Problem: Long Form Question Answering & Generated Content Detection

Goal:

1_To create an NLP model that can produce detailed and accurate long-form answers for questions in the ELI5 dataset.

2_To Generate Content Detection

Dataset Detail:

The dataset utilized in this project is a subset of the "Explain Like I'm Five" ELI5 dataset, which originates from a popular Reddit forum where complex concepts are explained in simple terms. The full ELI5 dataset comprises over 270,000 question and answer pairs, with each pair containing a detailed explanation suitable for a layperson.
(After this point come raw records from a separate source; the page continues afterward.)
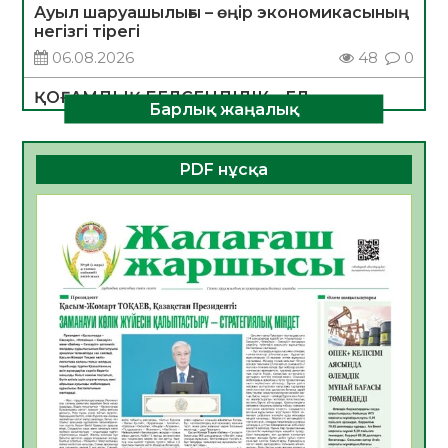
Ауыл шаруашылығы – өңір экономикасының
негізгі тірегі
06.08.2026
48
0
ҚОҒАМДЫҚ БЕЛСЕНДІЛІК – ЕЛ
Барлық жаңалық
ДАМУЫНЫҢ НЕГІЗІ
06.08.2026
46
0
PDF нұсқа
ҚҰРЫЛТАЙ САЙЛАУЫ – БОЛАШАҚҚА
БАСТАР ЖАУАПТЫ ТАҢДАУ
06.08.2026
48
0
Инфекциялық ауруларға қарсы иммундау
жұмыстарының тиімділігі
06.08.2026
50
0
Көкжөтел ауруы туралы
06.08.2026
47
0
АПВ вакцинасы туралы мәлімет
06.08.2026
45
0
The questions cover a broad range of topics, making the dataset a rich resource for training models that require a deep understanding of diverse subjects.

Dataset Structure:

DatasetDict({ train: Dataset({ features: ['q_id', 'title', 'selftext', 'category', 'subreddit', 'answers', 'title_urls', 'selftext_urls'], num_rows: 91772 }) validation1: Dataset({ features: ['q_id', 'title', 'selftext', 'category', 'subreddit', 'answers', 'title_urls', 'selftext_urls'], num_rows: 5446 }) validation2: Dataset({ features: ['q_id', 'title', 'selftext', 'category', 'subreddit', 'answers', 'title_urls', 'selftext_urls'], num_rows: 2375 }) test: Dataset({ features: ['q_id', 'title', 'selftext', 'category', 'subreddit', 'answers', 'title_urls', 'selftext_urls'], num_rows: 5411 }) })

Guide to use:

You can run each jupyter file using colab or Kaggle. N.B . The fine-tuned models in each file have been linked using our dirves.